Si algo ha cambiado la pandemia es que ahora vivimos con miedo. Los gobiernos gestionaron muy bien la información en marzo de 2020 y los medios de comunicación cumplieron su misión. Atemorizaron a la población y aceptamos sin rechistar todas las medidas que nos impusieron. Y probablemente hicieron bien. Había muchos muertos, los hospitales estaban colapsados y la gente tenía que quedarse en casa. Nada que objetar.

Pero de marzo de 2020 a hoy han pasado casi dos años y medio y el miedo sigue entre nosotros. Tuvimos miedo a un virus durante demasiado tiempo, incluso cuando el virus se ha ido debilitando y, además, ya tenemos una vacuna. Pero ese miedo original, justificado aunque demasiado prolongado en el tiempo, dio paso a otros miedos, cada vez menos justificados.

Nos aterrorizó la invasión de Ucrania, pensamos que entrábamos en la tercera guerra mundial. Esta guerra sí nos importa, no las más de 50 restantes que siguen su curso en el mundo, probablemente porque en la mayoría de ellas las víctimas no son rubias. El pánico nos invadió por una enfermedad rara, la viruela del mono que de momento ha causado cinco, cinco víctimas mortales en todo el mundo. La malaria mata a más de 600.000 personas, la diarrea a un cuarto de millón… pero como casi todos son pobres, la OMS puede estar tranquila. Estamos atenazados porque hace calor en verano, pero nos preocupan las tormentas ya que nos dicen que serán torrenciales. Temblamos al pensar en la creciente inflación y aunque creceremos un 4% en 2022, de momento más del 6% interanual, ya estamos pensando en la recesión que vendrá en otoño, todo ello aderezado por la subida de tipos de interés. Miedo, miedo, que no falte el miedo.

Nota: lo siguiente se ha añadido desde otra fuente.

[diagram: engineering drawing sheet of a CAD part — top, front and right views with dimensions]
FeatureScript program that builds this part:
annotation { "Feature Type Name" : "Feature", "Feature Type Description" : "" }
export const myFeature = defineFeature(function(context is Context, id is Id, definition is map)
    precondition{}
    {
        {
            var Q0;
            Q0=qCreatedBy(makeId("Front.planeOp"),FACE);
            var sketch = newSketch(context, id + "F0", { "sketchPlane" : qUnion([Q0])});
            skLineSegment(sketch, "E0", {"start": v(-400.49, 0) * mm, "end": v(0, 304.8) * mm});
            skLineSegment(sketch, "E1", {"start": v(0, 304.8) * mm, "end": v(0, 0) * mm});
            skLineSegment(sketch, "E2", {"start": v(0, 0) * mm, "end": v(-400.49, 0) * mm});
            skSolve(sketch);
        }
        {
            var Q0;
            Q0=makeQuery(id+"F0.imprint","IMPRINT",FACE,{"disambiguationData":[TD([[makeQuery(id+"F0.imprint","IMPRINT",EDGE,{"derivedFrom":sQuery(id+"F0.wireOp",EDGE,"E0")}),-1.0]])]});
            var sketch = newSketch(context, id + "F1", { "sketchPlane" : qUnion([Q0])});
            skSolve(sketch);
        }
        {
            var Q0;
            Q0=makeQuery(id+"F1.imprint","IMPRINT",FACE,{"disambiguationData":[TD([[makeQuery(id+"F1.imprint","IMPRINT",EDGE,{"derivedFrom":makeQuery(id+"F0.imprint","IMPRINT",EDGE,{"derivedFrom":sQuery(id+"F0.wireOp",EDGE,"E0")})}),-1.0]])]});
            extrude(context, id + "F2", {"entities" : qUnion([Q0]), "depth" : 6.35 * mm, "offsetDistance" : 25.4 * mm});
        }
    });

El miedo es parte de nuestro instinto de supervivencia. Gracias a él las glándulas suprarrenales segregan adrenalina que acelera nuestro ritmo cardiaco y nos pone a la defensiva. Dicen que los perros huelen el miedo, en realidad huelen nuestras hormonas. Porque tenemos miedo no hacemos, en general, locuras que pongan en riesgo nuestra vida. Solo cuando nuestros sentidos se nublan nos atrevemos a tirarnos desde un balcón a una piscina. El miedo, en general, nos protege y no es malo, solo lo es cuando nos atenaza. Y ahora somos presa de un miedo atenazante generado muy probablemente por una conjura de necios más que por una conspiración de poderosos.

Tememos que no habrá gas en invierno, pero no hacemos nada para llenar las reservas a tope. Todavía sigue sin abrirse la regasificadora del Musel, acabada hace 10 años. ¿A qué esperamos? ¿Para cuándo la ampliación del gasoducto con Francia? ¿Por qué no hay un plan para llenar de placas solares todos los tejados de edificios públicos? ¿Qué vamos a hacer con nuestras centrales nucleares? ¿Cerrarlas? ¿Qué planes de autogeneración tiene Adif, siendo Renfe el primer consumidor de electricidad de España? ¿No vamos a sembrar más grano del habitual si Ucrania no puede hacerlo? ¿No vamos a relocalizar industrias a Europa, y a España, si las cadenas de suministro globales tienen problemas serios? Estamos bloqueados por el miedo y así no solucionaremos nada. Se pueden hacer muchísimas cosas más que esperar a que caiga el chaparrón y dar ayudas, subvenciones y paguitas. El futuro no tiene por qué ser tan negro si trabajamos desde ya. Parecemos un conejo en la carretera que se queda bloqueado mirando los faros del coche que se le echa encima

Al menos el miedo no nos ha impedido ir de vacaciones. Todo está lleno, aunque tampoco es concebible que falte personal de tierra en los aeropuertos, camareros en los restaurantes y personal en los hoteles. Todavía hoy no están todos los hoteles abiertos en Barcelona. Tenemos lo que nos merecemos.

De igual modo que por fin nadie entiende por qué hay que llevar mascarilla en el transporte público ojalá entendamos que el futuro lo construimos entre todos y el peor escenario se puede evitar. Hagamos algo además de tener miedo.